Dap ottimista su Terni
La situazione però è in evoluzione continua. Tant’è che, a oggi, dai vertici del Dap viene diffusa la notizia che, degli oltre 70 detenuti contagiati durante il focolaio di Terni, già 32 si sarebbero “negativizzati”. E solo due di questi sono attualmente ricoverati in ospedale perché risultano ancora sintomatici. Stesso discorso, sempre a Terni, per il personale, degli 8 agenti contagiati, al momento solo 3 sarebbero ancora positivi.
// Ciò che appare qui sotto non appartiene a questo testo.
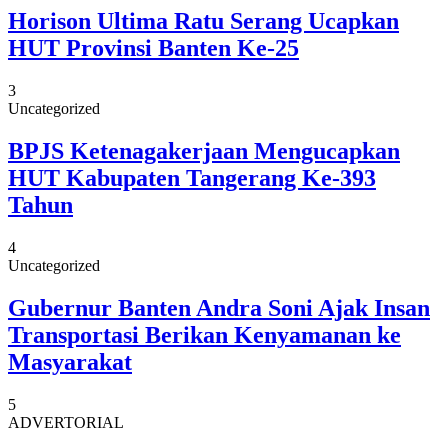
Horison Ultima Ratu Serang Ucapkan
HUT Provinsi Banten Ke-25
3
Uncategorized
BPJS Ketenagakerjaan Mengucapkan
HUT Kabupaten Tangerang Ke-393
Tahun
4
Uncategorized
Gubernur Banten Andra Soni Ajak Insan
Transportasi Berikan Kenyamanan ke
Masyarakat
5
ADVERTORIAL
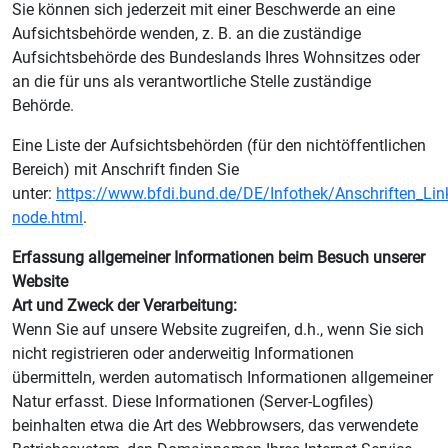
Sie können sich jederzeit mit einer Beschwerde an eine
Aufsichtsbehörde wenden, z. B. an die zuständige
Aufsichtsbehörde des Bundeslands Ihres Wohnsitzes oder
an die für uns als verantwortliche Stelle zuständige
Behörde.
Eine Liste der Aufsichtsbehörden (für den nichtöffentlichen
Bereich) mit Anschrift finden Sie
unter:
https://www.bfdi.bund.de/DE/Infothek/Anschriften_Link
node.html
.
Erfassung allgemeiner Informationen beim Besuch unserer
Website
Art und Zweck der Verarbeitung:
Wenn Sie auf unsere Website zugreifen, d.h., wenn Sie sich
nicht registrieren oder anderweitig Informationen
übermitteln, werden automatisch Informationen allgemeiner
Natur erfasst. Diese Informationen (Server-Logfiles)
beinhalten etwa die Art des Webbrowsers, das verwendete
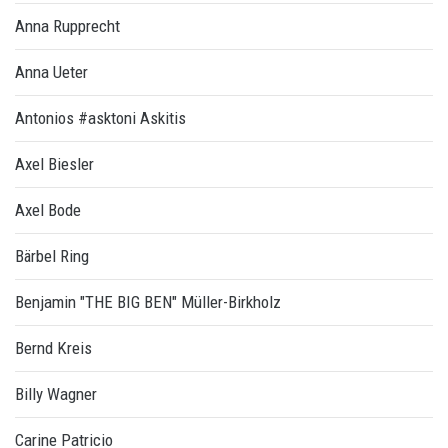
Anna Rupprecht
Anna Ueter
Antonios #asktoni Askitis
Axel Biesler
Axel Bode
Bärbel Ring
Benjamin "THE BIG BEN" Müller-Birkholz
Bernd Kreis
Billy Wagner
Carine Patricio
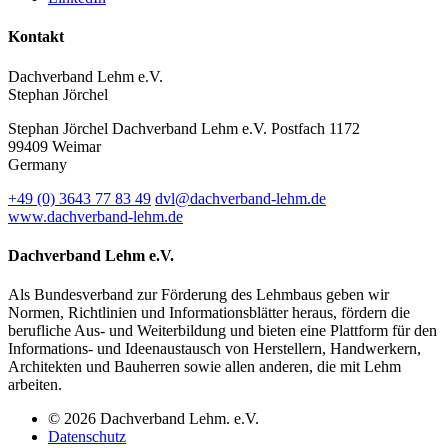
Kontakt
Dachverband Lehm e.V.
Stephan Jörchel
Stephan Jörchel
Dachverband Lehm e.V.
Postfach 1172
99409
Weimar
Germany
+49
(0)
3643 77 83 49
dvl@dachverband-lehm.de
www.dachverband-lehm.de
Dachverband Lehm e.V.
Als Bundesverband zur Förderung des Lehmbaus geben wir
Normen, Richtlinien und Informationsblätter heraus, fördern die
berufliche Aus- und Weiterbildung und bieten eine Plattform für den
Informations- und Ideenaustausch von Herstellern, Handwerkern,
Architekten und Bauherren sowie allen anderen, die mit Lehm
arbeiten.
© 2026 Dachverband Lehm. e.V.
Datenschutz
L’allarme Covid nelle prigioni
Resta una progressione numerica che rivela nelle carceri, come nel Paese, un subitaneo diffondersi dell’epidemia nel mese di ottobre. Gli ultimi dati forniti dal Guardasigilli Alfonso Bonafede il 27 ottobre parlavano di 145 detenuti positivi e di 199 agenti. Ma dal 10 novembre la situazione si è aggravata: i detenuti contagiati sono 537, di cui 513 in carcere e 24 in ospedale, mentre ben 728 tra agenti e personale sono in gran parte in quarantena a casa. Ovviamente la situazione è più grave nelle zone dove i contagi in generale sono più elevanti, in Lombardia e in Campania. Dati comunque che vanno confrontati non solo con il numero complessivo degli istituti penitenziari in Italia – 200 appunto, di cui 71 coinvolti con contagi – ma con la popolazione reclusa che oggi risulta di 54.078 detenuti, rispetto a una capienza massima di 50.552 posti, di cui però 3.447 non disponibili.
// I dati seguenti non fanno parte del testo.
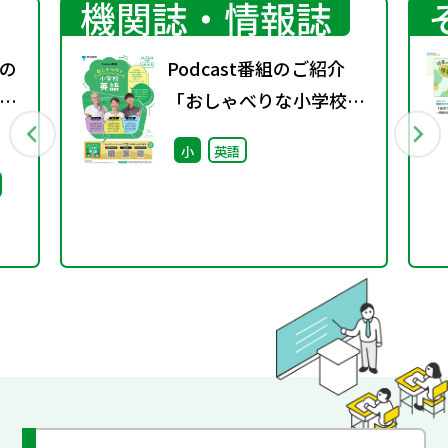
機関誌・情報誌
の
Podcast番組のご紹介
観
「おしゃべりな小学校英
表
語」無料
小
英語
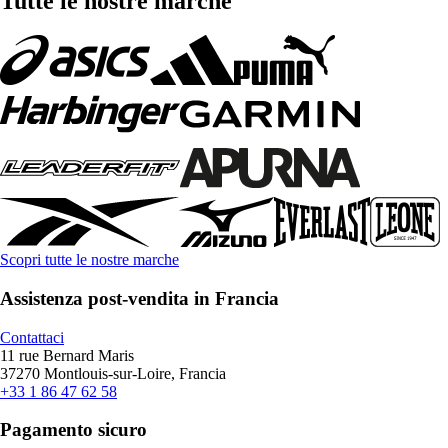
Tutte le nostre marche
Scopri tutte le nostre marche
Assistenza post-vendita in Francia
Contattaci
11 rue Bernard Maris
37270 Montlouis-sur-Loire, Francia
+33 1 86 47 62 58
Pagamento sicuro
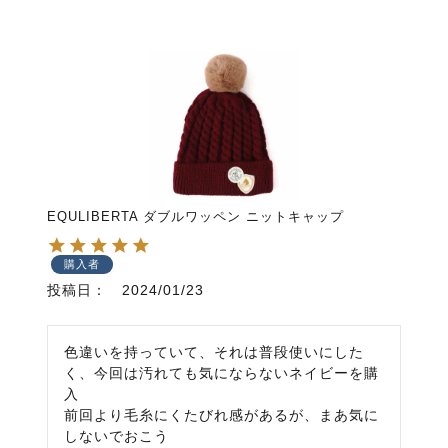
EQULIBERTA ダブルワッペン ニットキャップ
購入者
投稿日
2024/01/23
色違いを持っていて、それは普段使いにした
く、今回は汚れても気にならないネイビーを購
入

前回より毛糸にくたびれ感があるが、まあ気に
しないでおこう
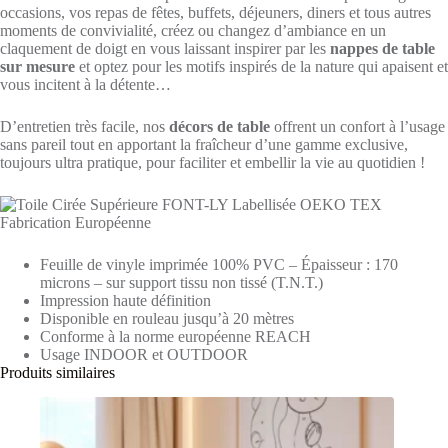
occasions, vos repas de fêtes, buffets, déjeuners, diners et tous autres
moments de convivialité, créez ou changez d’ambiance en un
claquement de doigt en vous laissant inspirer par les
nappes de table
sur mesure
et optez pour les motifs inspirés de la nature qui apaisent et
vous incitent à la détente…
D’entretien très facile, nos
décors de table
offrent un confort à l’usage
sans pareil tout en apportant la fraîcheur d’une gamme exclusive,
toujours ultra pratique, pour faciliter et embellir la vie au quotidien !
Feuille de vinyle imprimée 100% PVC – Épaisseur : 170
microns – sur support tissu non tissé (T.N.T.)
Impression haute définition
Disponible en rouleau jusqu’à 20 mètres
Conforme à la norme européenne REACH
Usage INDOOR et OUTDOOR
Produits similaires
Le cifre del contagio fornite dai sindacati della polizia penitenziaria dimostrano come i numeri più pesanti si registrano soprattutto in Lombardia, in cui il Covid colpisce 161 detenuti e 183 tra agenti e addetti alle carceri. Nella provincia di Milano i numeri più significativi, 84 detenuti e 32 addetti positivi tra San Vittore e Monza, rispettivamente 52 e 16 a Bollate. Nel carcere di Opera invece risultano 24 contagiati solo tra il personale. Situazione pesante anche in Campania, tra gli istituti di pena di Poggioreale e Secondigliano, con 73 detenuti positivi e 157 casi tra il personale. Focolai ad Alessandria con 37 positivi, Larino con 29, Livorno con 27 e Genova Marassi con 24.